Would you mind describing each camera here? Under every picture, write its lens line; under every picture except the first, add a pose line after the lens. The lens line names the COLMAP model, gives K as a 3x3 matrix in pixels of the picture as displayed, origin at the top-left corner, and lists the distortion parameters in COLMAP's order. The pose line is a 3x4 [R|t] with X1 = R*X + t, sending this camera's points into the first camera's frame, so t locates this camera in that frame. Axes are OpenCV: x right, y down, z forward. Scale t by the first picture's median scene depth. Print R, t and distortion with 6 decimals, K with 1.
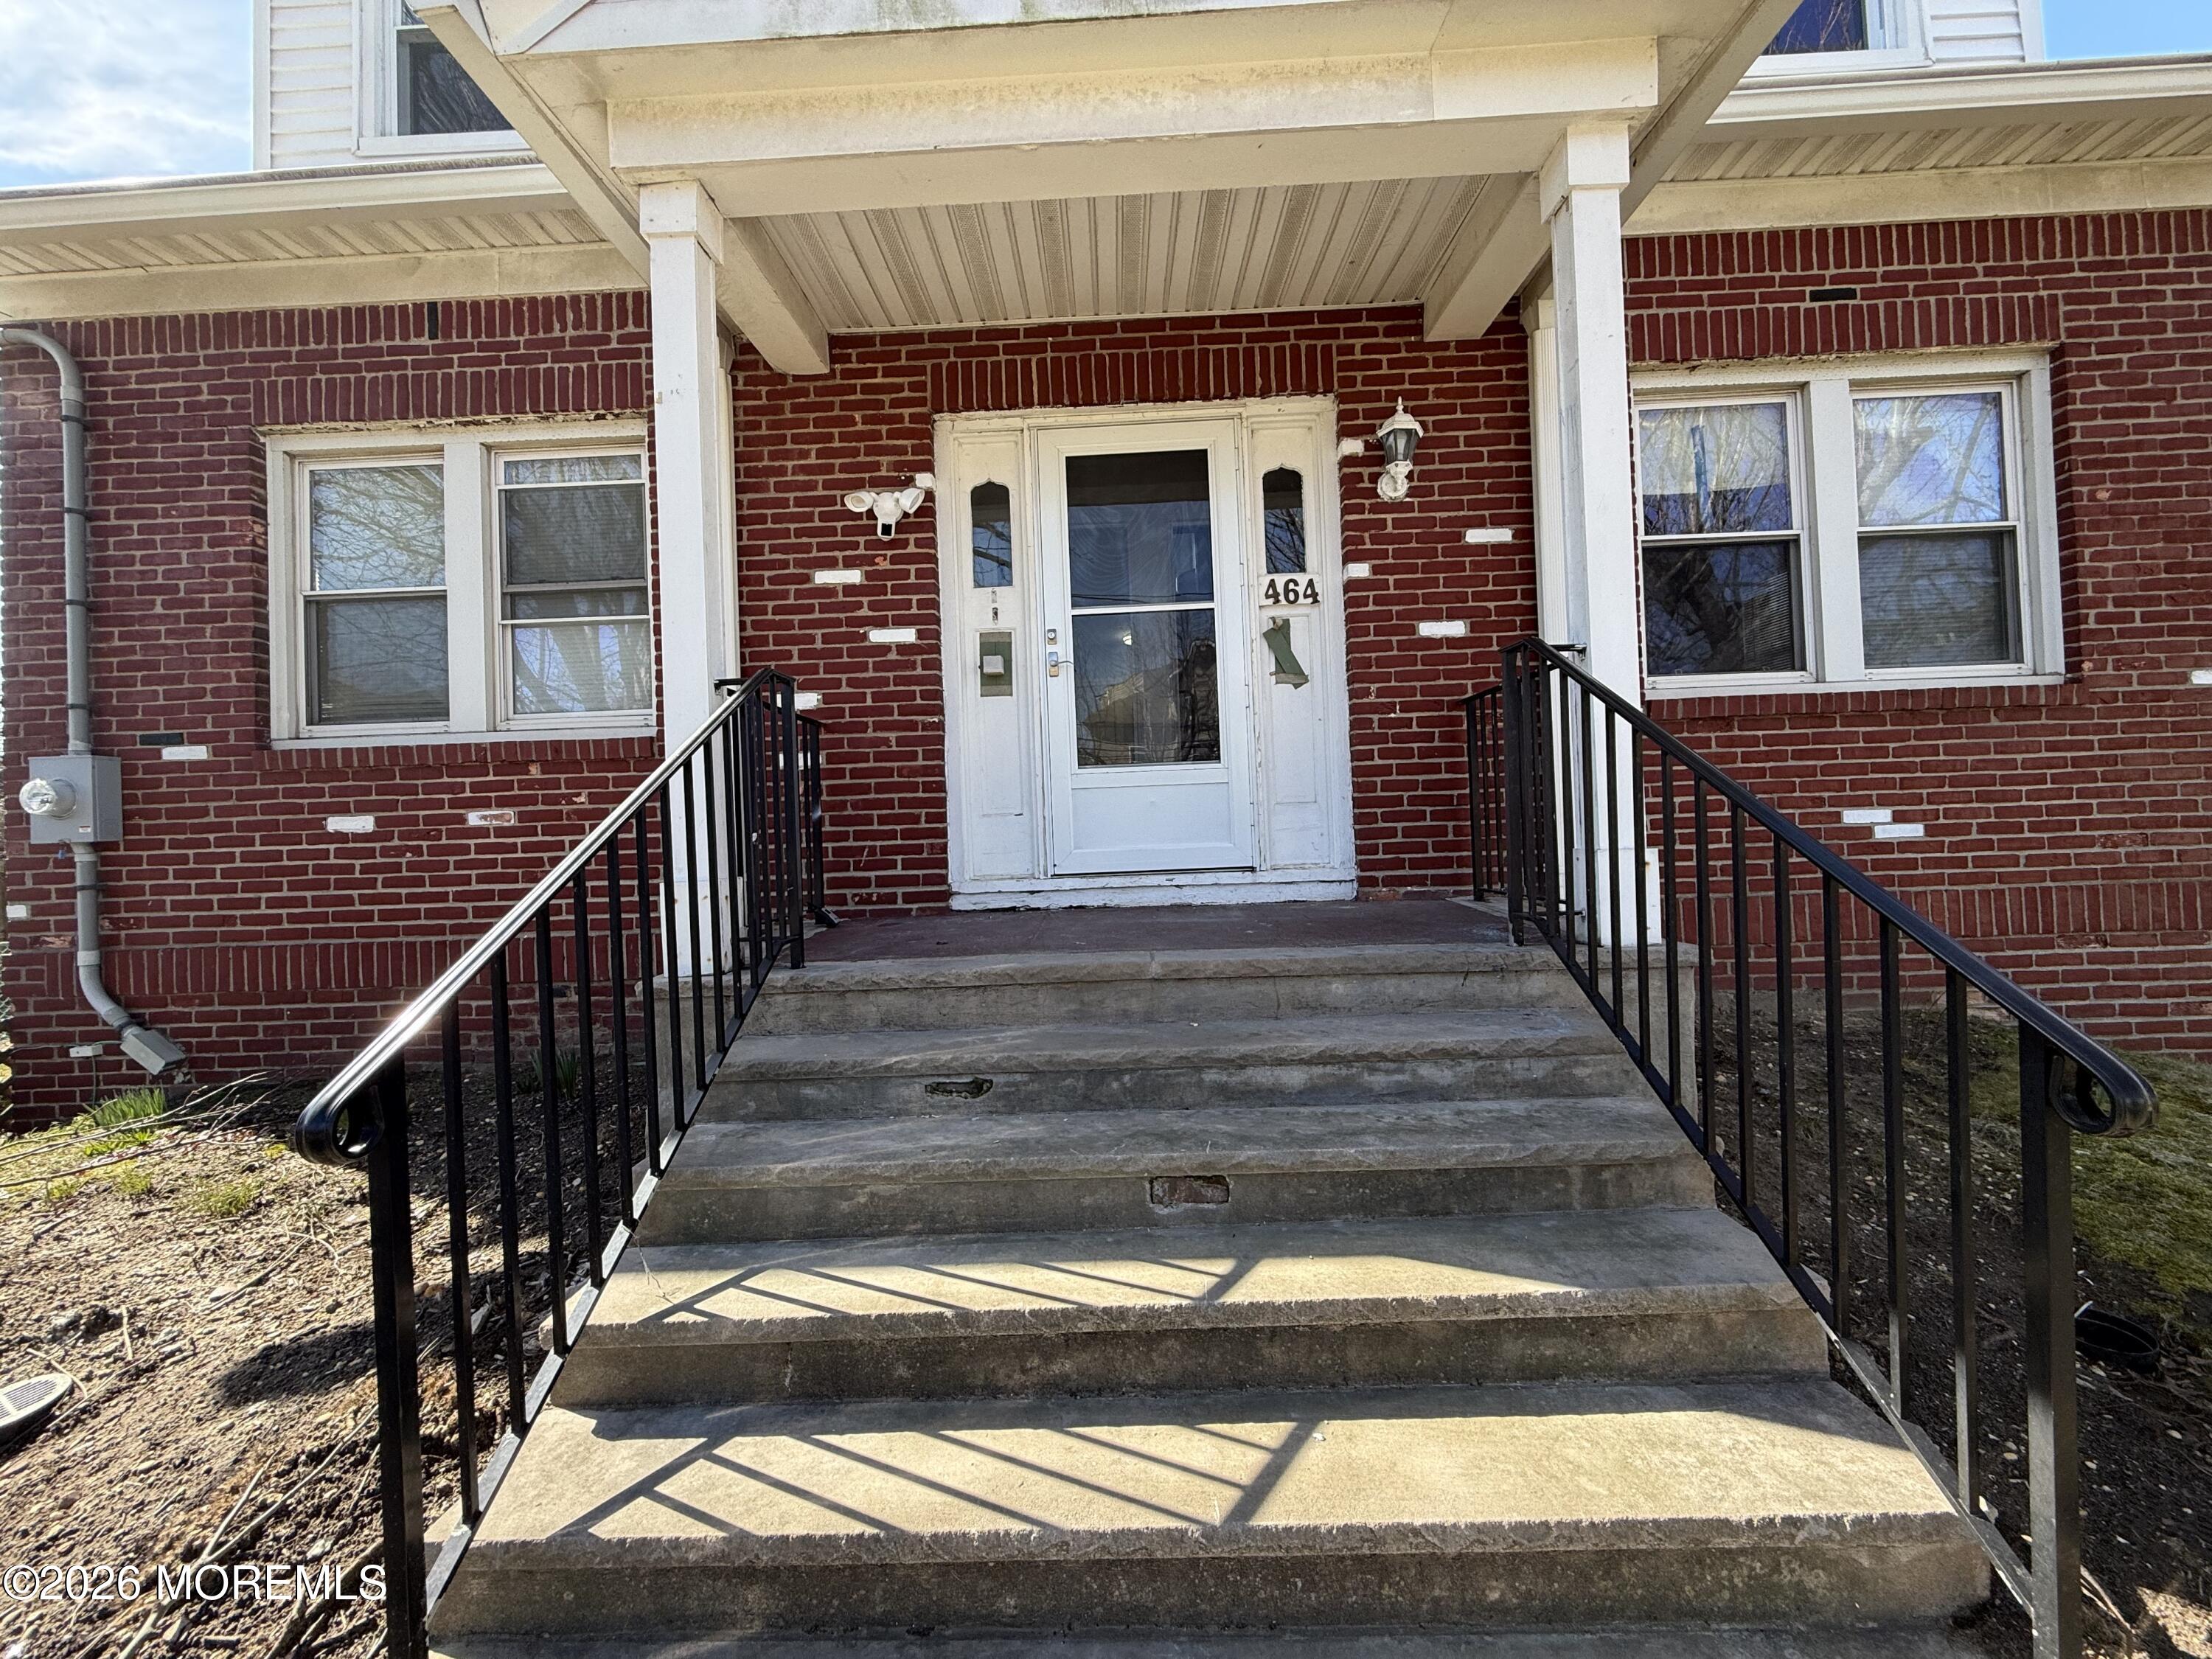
lens RADIAL K [[868.7, 0, 1107.2], [0, 868.7, 824.9], [0, 0, 1]] dist [0.000573, -0.000026]
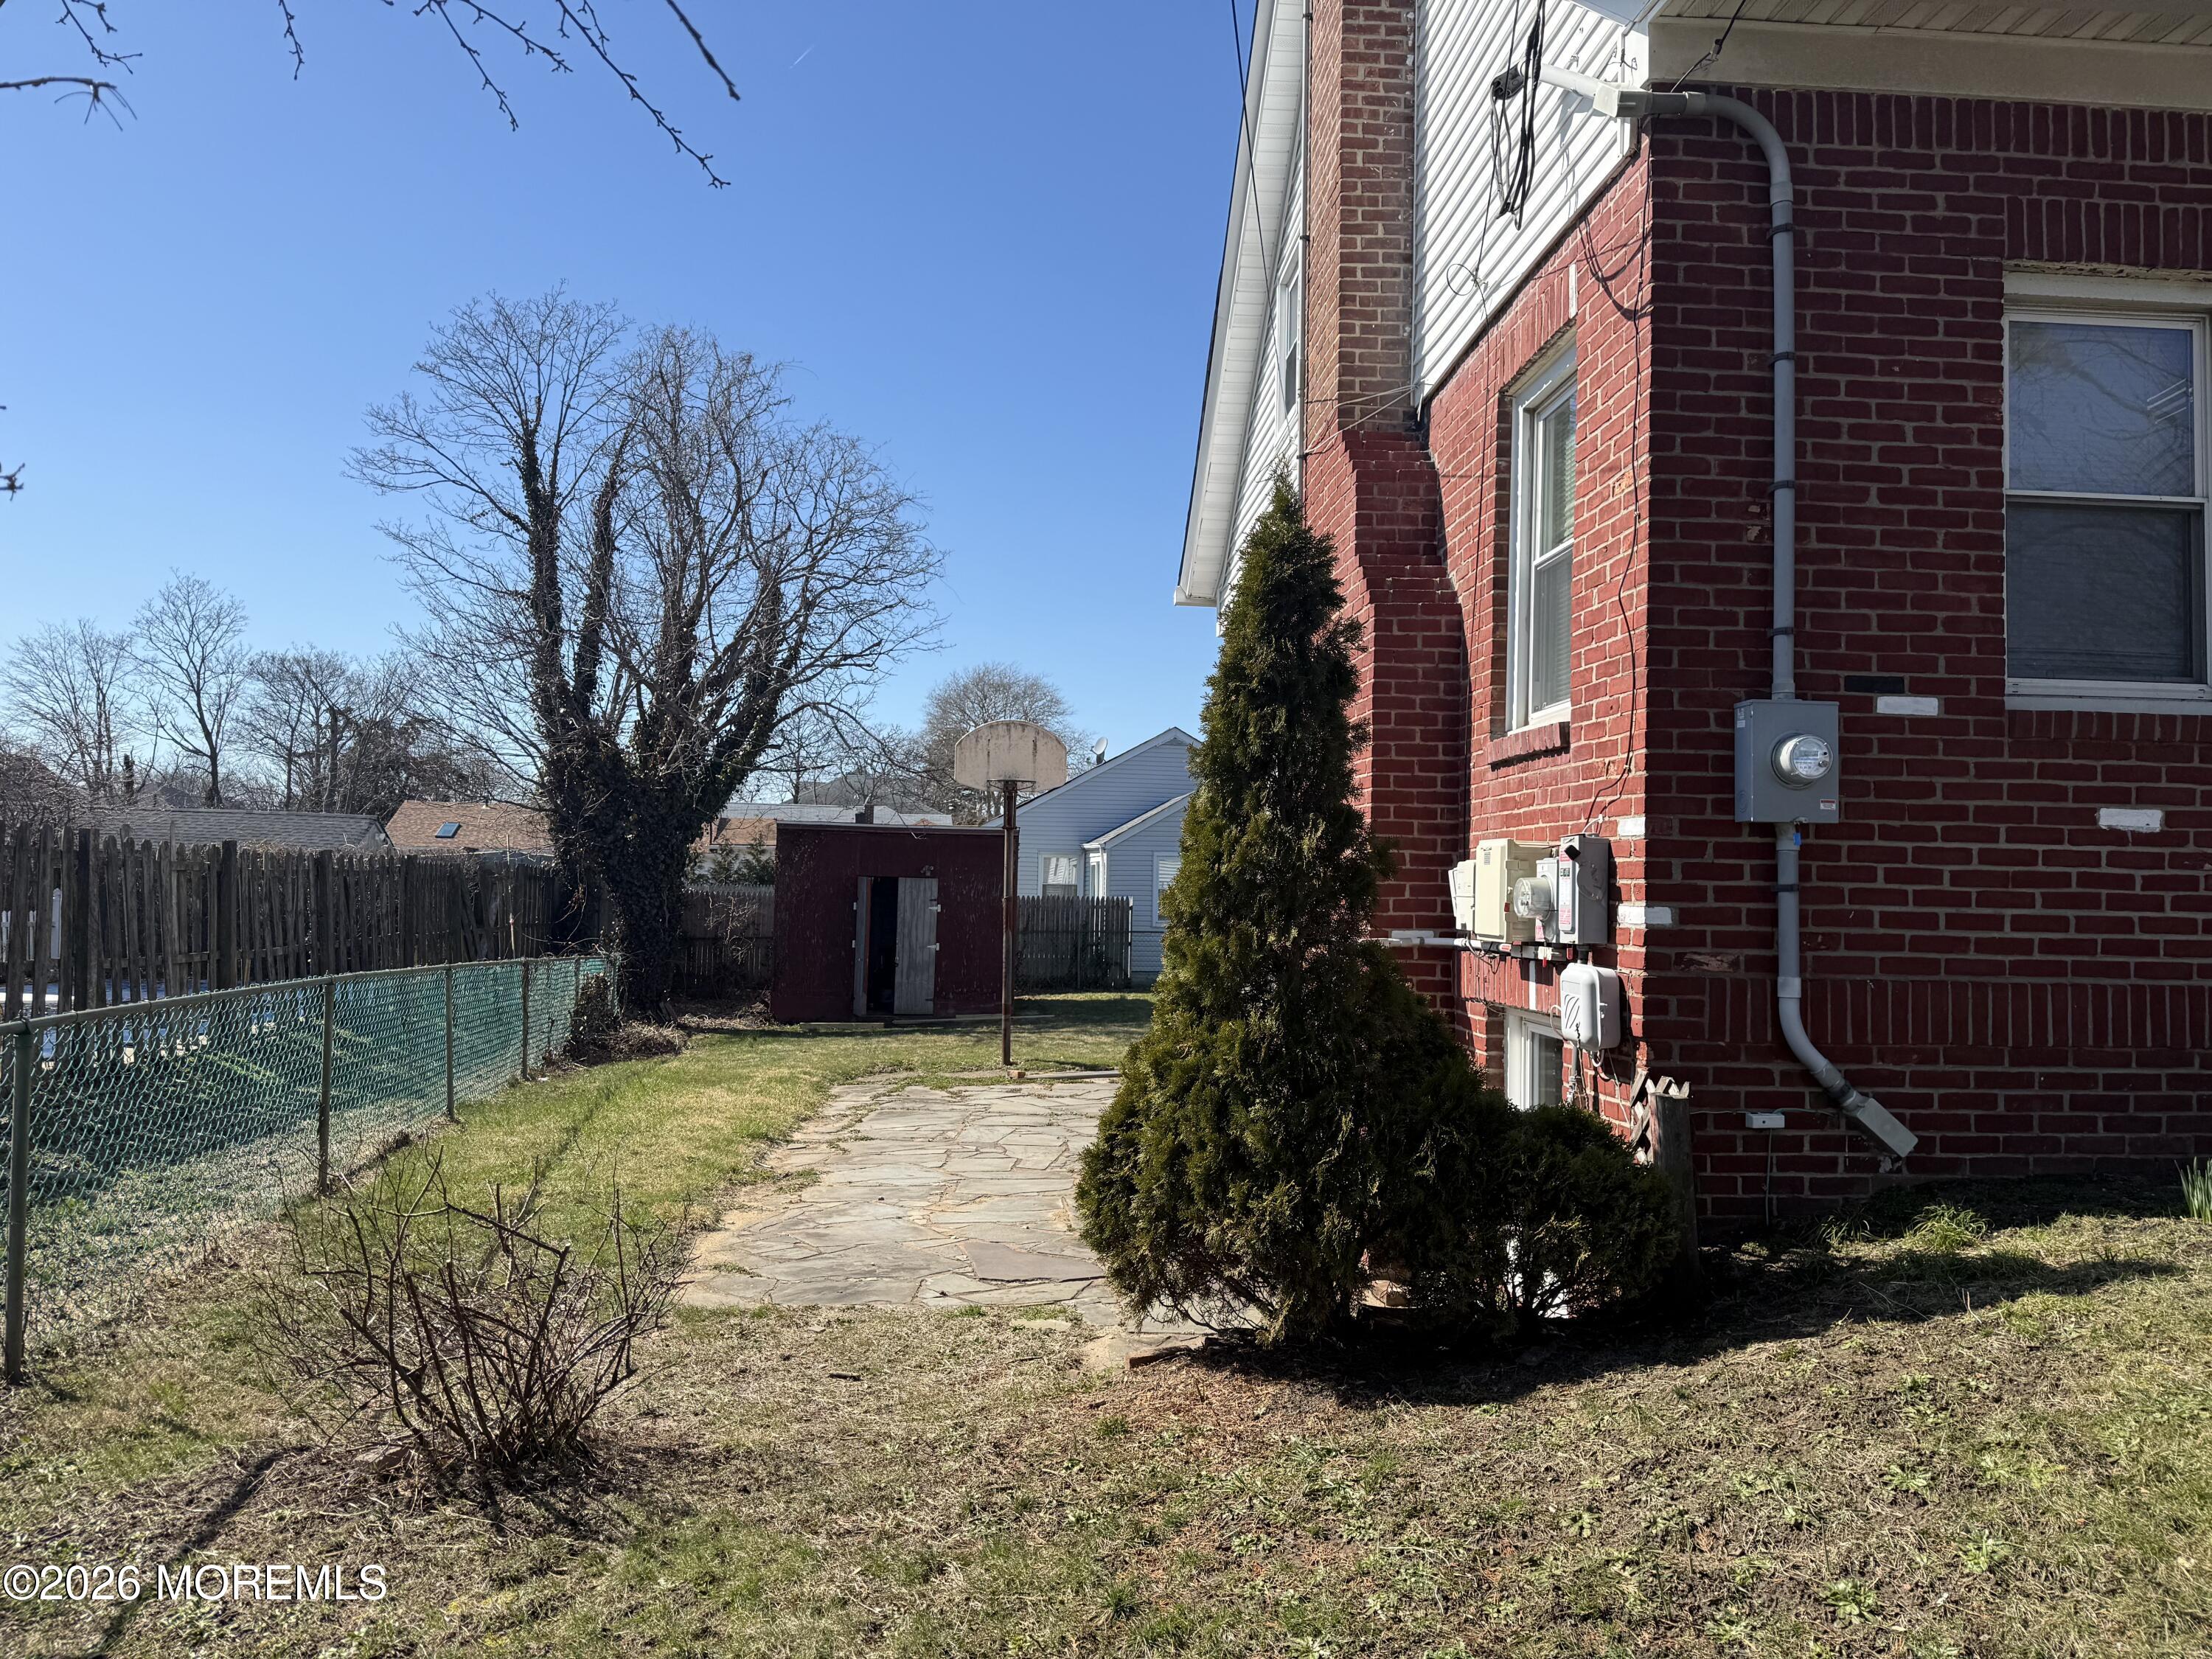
lens RADIAL K [[1554.7, 0, 1116.4], [0, 1554.7, 827.7], [0, 0, 1]] dist [0.055764, -0.065357]
pose [[0.994133, 0.057632, 0.091535, -1.816057], [-0.055077, 0.998025, -0.030199, 0.091173], [-0.093095, 0.024981, 0.995344, -0.215621]]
::::::::
_PROBLEM REQUIREMENTS_
Omit the pictures, then give all the lines above again exactly.

_ANSWER SECTION_
Would you mind describing each camera here? Under every picture, write its lens line; under every picture except the first, add a pose line after the lens. The lens line names the COLMAP model, gives K as a 3x3 matrix in pixels of the picture as displayed, origin at the top-left corner, and lists the distortion parameters in COLMAP's order. The pose line is a 3x4 [R|t] with X1 = R*X + t, sending this camera's points into the first camera's frame, so t locates this camera in that frame. Axes are OpenCV: x right, y down, z forward. Scale t by the first picture's median scene depth. Print R, t and distortion with 6 decimals, K with 1.
lens RADIAL K [[868.7, 0, 1107.2], [0, 868.7, 824.9], [0, 0, 1]] dist [0.000573, -0.000026]
lens RADIAL K [[1554.7, 0, 1116.4], [0, 1554.7, 827.7], [0, 0, 1]] dist [0.055764, -0.065357]
pose [[0.994133, 0.057632, 0.091535, -1.816057], [-0.055077, 0.998025, -0.030199, 0.091173], [-0.093095, 0.024981, 0.995344, -0.215621]]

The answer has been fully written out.